Changing God's laws to legitimize sin are not the actions very "religious" person. It's an exaple of a bad actor.
"The blue-bloods always worry about the money first."
This is more true than we'd like to think. It's remarkable how little thought these supposedly well-educated people give to the values and the culture that underly and support all their wealth and everything else they value.
The answer to this riddle, perhaps, is that precisely because these people are "well-educated," they have absorbed more of the Left's propaganda than most of the rest of society has. Also, being in high social position, they have a phobia of saying anything that might be unpopular. If you go year after year, decade after decade, without saying that is truly unpopular with the Establishment (whose opinion matters most to you), you may actually lose the ability to think unorthodox thoughts.
It makes you wonder just what kind of a "reverend" this man is. Cirtainly not one who takes God's law very seriously.
Plus, judges are not supposed to interpret law as they see fit, they are supposed to apply the law as it was written with it's origional intend. Lawmakers make the law, judges apply it. What ever happened to that simple and effective concept?
Danforth is an Episcopal priest -- that is, he's a cleric in the church that has rightly become known as "the last bastion of not very much."
This is not in any way to demean the many sincere Episcopalian worshipers. But the hierarchy and priesthood of the main Episcopal church in the United States is completely saturated with the sorts of views expressed by Mr. Danforth. Indeed, he is a mild case. Most are undoubtedly much worse.
It's a real shame.

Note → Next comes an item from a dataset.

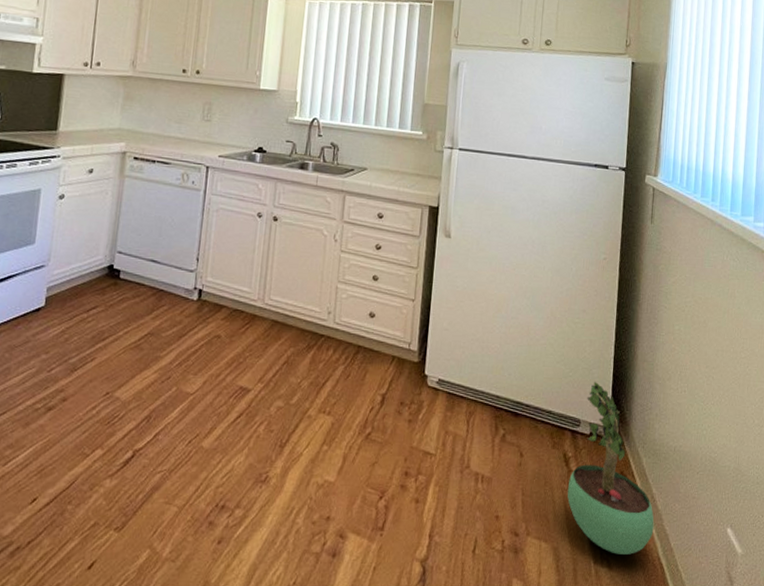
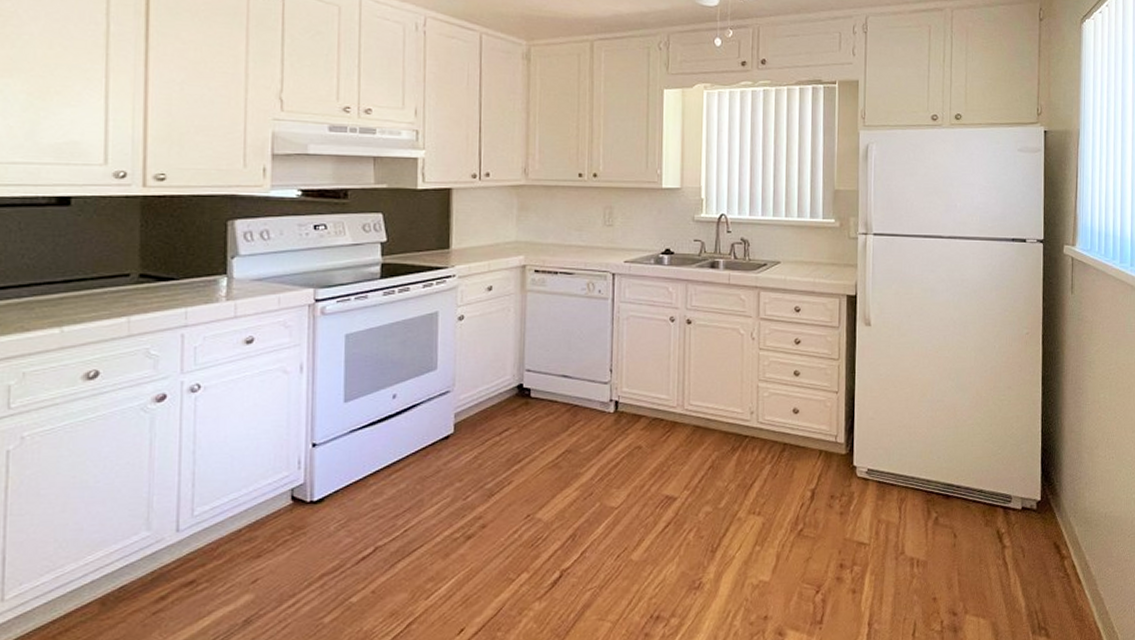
potted plant: present [567,382,654,555] -> none [1002,457,1089,623]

This once-great church has enormous resources, in every sense of the world. But the critical faculties of its clergy are all but extinct.
I believe it is the et cetera that counts. Both Reagan and Al D'Amato won in 1980. Al D'Amato lost in 1998 by about 11 percent. Consider the effect of the Motor Voter Act and illegal immigration.
Agreed
Under our system of government, people can predicate the laws on mayonnaise if they so desire.
Neither my wife nor I are religious. Neither is Nat Hentoff or Ralph Nader. And both Hentoff and especially Nader are non-conservatives. But we're all aghast at the decision of the courts to kill Terry Schiavo. Danforth ought to ashamed of himself spewing such brazen lies that the people trying to save Terri are all religious fundamentalists.
Welll stated....ECUSA is totally screwed up..but scism is coming..we're on the right track..BTW are you on our ECUSA ping list?